--- Exercise goal ---
Reproduce every item below verbatim, character for character, with no edits.
─── Task input ───
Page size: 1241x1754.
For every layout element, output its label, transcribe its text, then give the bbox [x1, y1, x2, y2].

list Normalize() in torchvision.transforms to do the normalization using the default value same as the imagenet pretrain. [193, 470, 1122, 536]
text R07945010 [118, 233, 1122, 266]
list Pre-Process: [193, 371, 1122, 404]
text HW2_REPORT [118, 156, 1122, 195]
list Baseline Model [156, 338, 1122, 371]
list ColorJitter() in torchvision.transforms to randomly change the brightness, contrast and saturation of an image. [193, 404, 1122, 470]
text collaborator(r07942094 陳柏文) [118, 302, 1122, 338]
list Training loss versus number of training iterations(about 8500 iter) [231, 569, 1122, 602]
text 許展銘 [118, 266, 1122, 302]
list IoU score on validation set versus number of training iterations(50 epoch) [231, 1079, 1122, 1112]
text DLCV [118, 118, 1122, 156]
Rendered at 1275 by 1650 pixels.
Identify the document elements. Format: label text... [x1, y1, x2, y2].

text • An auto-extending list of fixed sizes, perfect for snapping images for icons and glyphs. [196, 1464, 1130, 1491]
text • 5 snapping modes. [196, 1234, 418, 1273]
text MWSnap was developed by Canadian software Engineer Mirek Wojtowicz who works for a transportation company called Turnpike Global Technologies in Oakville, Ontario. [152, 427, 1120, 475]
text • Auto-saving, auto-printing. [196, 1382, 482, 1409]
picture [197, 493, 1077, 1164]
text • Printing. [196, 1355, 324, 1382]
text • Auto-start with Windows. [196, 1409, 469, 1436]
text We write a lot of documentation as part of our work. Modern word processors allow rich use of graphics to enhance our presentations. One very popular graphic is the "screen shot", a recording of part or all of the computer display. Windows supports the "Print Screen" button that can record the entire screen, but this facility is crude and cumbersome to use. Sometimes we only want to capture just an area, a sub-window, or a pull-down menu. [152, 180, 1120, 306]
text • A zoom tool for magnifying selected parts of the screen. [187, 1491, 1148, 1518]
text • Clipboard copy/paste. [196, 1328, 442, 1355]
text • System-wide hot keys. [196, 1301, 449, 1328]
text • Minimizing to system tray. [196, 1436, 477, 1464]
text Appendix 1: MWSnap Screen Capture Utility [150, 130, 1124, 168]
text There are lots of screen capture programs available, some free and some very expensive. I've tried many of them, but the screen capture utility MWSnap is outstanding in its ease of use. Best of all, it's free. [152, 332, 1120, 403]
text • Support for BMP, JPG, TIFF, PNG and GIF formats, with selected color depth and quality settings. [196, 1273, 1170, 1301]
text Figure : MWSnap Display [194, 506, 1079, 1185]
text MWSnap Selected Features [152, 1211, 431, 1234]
───
--- Solution for this problem ---
Page size: 1241x1754.
For every layout element, output its label, transcribe its text, then give the bbox [x1, y1, x2, y2].

list Normalize() in torchvision.transforms to do the normalization using the default value same as the imagenet pretrain. [193, 470, 1122, 536]
text R07945010 [118, 233, 1122, 266]
list Pre-Process: [193, 371, 1122, 404]
text HW2_REPORT [118, 156, 1122, 195]
list Baseline Model [156, 338, 1122, 371]
list ColorJitter() in torchvision.transforms to randomly change the brightness, contrast and saturation of an image. [193, 404, 1122, 470]
text collaborator(r07942094 陳柏文) [118, 302, 1122, 338]
list Training loss versus number of training iterations(about 8500 iter) [231, 569, 1122, 602]
text 許展銘 [118, 266, 1122, 302]
list IoU score on validation set versus number of training iterations(50 epoch) [231, 1079, 1122, 1112]
text DLCV [118, 118, 1122, 156]
Rendered at 1275 by 1650 pixels.
Identify the document elements. Format: label text... [x1, y1, x2, y2].

text • An auto-extending list of fixed sizes, perfect for snapping images for icons and glyphs. [196, 1464, 1130, 1491]
text • 5 snapping modes. [196, 1234, 418, 1273]
text MWSnap was developed by Canadian software Engineer Mirek Wojtowicz who works for a transportation company called Turnpike Global Technologies in Oakville, Ontario. [152, 427, 1120, 475]
text • Auto-saving, auto-printing. [196, 1382, 482, 1409]
picture [197, 493, 1077, 1164]
text • Printing. [196, 1355, 324, 1382]
text • Auto-start with Windows. [196, 1409, 469, 1436]
text We write a lot of documentation as part of our work. Modern word processors allow rich use of graphics to enhance our presentations. One very popular graphic is the "screen shot", a recording of part or all of the computer display. Windows supports the "Print Screen" button that can record the entire screen, but this facility is crude and cumbersome to use. Sometimes we only want to capture just an area, a sub-window, or a pull-down menu. [152, 180, 1120, 306]
text • A zoom tool for magnifying selected parts of the screen. [187, 1491, 1148, 1518]
text • Clipboard copy/paste. [196, 1328, 442, 1355]
text • System-wide hot keys. [196, 1301, 449, 1328]
text • Minimizing to system tray. [196, 1436, 477, 1464]
text Appendix 1: MWSnap Screen Capture Utility [150, 130, 1124, 168]
text There are lots of screen capture programs available, some free and some very expensive. I've tried many of them, but the screen capture utility MWSnap is outstanding in its ease of use. Best of all, it's free. [152, 332, 1120, 403]
text • Support for BMP, JPG, TIFF, PNG and GIF formats, with selected color depth and quality settings. [196, 1273, 1170, 1301]
text Figure : MWSnap Display [194, 506, 1079, 1185]
text MWSnap Selected Features [152, 1211, 431, 1234]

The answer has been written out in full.